Director Marc Robin has been with this show since its inception, and his expertise and deep understanding can be seen in many ways. Music direction is handled admirably by Ed Reichert, a longtime MSMT stalwart and teacher at the University of Southern Maine School of Music. The deliciously realistic set was designed by Anita Stewart, executive and artistic director of Portland Stage Company.

Clark told me that he hopes that this collaboration between the two companies will evolve into an annual affair. Based on the success of this first effort, he’s certainly rolling down the right track.

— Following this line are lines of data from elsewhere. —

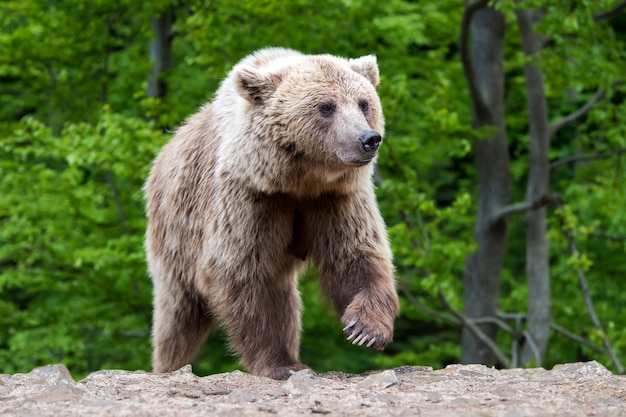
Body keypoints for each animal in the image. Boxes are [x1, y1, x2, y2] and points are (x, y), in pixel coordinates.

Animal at [144, 47, 398, 378]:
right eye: (326, 106)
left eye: (364, 103)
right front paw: (280, 364)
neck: (300, 179)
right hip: (175, 234)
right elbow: (240, 274)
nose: (368, 139)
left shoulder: (336, 199)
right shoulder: (249, 199)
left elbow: (355, 255)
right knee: (178, 317)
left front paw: (365, 329)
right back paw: (168, 365)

Advance ticket sales have been so strong that the run was extended by a week, with the announcement coming even before the show opened.

Catch “The Irish … And How They Got That Way” at Portland Stage Company, 25A Forest Ave., through Sept. 11. Call 774-0465 or visit MSMT.org.

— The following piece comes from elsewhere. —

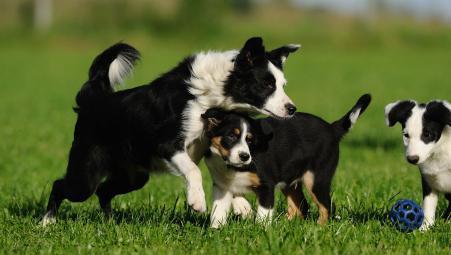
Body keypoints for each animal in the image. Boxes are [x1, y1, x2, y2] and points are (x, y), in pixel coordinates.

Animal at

Want another bite from the Irish apple? Try Solas this Saturday.

In the Gaelic language, “solas” means “light,” as in burst of sunlight. That’s how Solas, the Irish-American ensemble emerged in 1996, bursting on the trad music scene. Twenty years later, Solas is still going strong, boasting a new recording that emphasizes the group’s longevity and vitality. The national tour in support of the new album visits Portland’s One Longfellow Square on Saturday.

Solas is anchored by founding members Seamus Egan (flute, tenor banjo, mandolin, whistles, guitars, bodhran) and Winifred Horan (violins, vocals), who form the backbone of the ensemble’s unique sound. Also on tour are longtime members Eamon McElholm (guitars, keyboards, vocals) and Mick McAuley (button accordion, vocals). The newest member is the dynamic Moira Smiley (vocals, banjo),

“All These Years” is the title of the newest CD, Solas’ 12th, which was released earlier this year. The five touring members want to demonstrate that Celtic music today is a truly universal musical language, like jazz, classical, rock or bluegrass. The band’s sound is explosive yet seductively personal, both timelessly melodic yet rippling with modern muscle. Through fresh and unexpected arrangements of age-old tunes, compelling and topical originals and covers, Solas aims to define the path for the Celtic music world and drive the genre forward.

Catch Solas at One Longfellow Square, corner of State and Congress in Portland, at 8 p.m. Aug. 27. Call 761-1757.

Maureen McGovern

Death, destruction and disaster lead to fame and fortune for Maureen McGovern. At least at the movies.

Consider three of her earliest hit records. “The Morning After” was from “The Poseidon Adventure,” one of Hollywood’s all-time successes in the disaster drama genre. Ditto for “We May Never Love Like This Again,” from “The Towering Inferno.” Both these songs received Oscars, and McGovern’s recording of the former shot to the top of the pop charts.

A third song from a disaster flick garnered an Oscar nomination, but no statuette. “Wherever Love Takes Me” is from “Gold,” a British film that begins with a tunnel collapse in a gold mine. Get the picture?

These songs helped launch McGovern’s career, which has continued to the present, spanning 44 years and 14 albums. In addition to singing in concert and cabarets, she’s also made numerous film appearances and done three stints on Broadway.

McGovern is one of the many top national acts that’s been booked this summer by George Dvorsky, the artistic director of Vinegar Hill Music Theatre, located in the former Arundel Barn Playhouse. Beginning this summer, the handsome 1880s-vintage barn is Maine’s newest major concert venue. Catch McGovern at 8 p.m Aug. 28. Call 985-5552.

“The Irish … and How They Got That Way” is a thought-provoking play with music that’s set in an Irish bar. It is a joint production of Maine State Music Theatre and Portland Stage Company.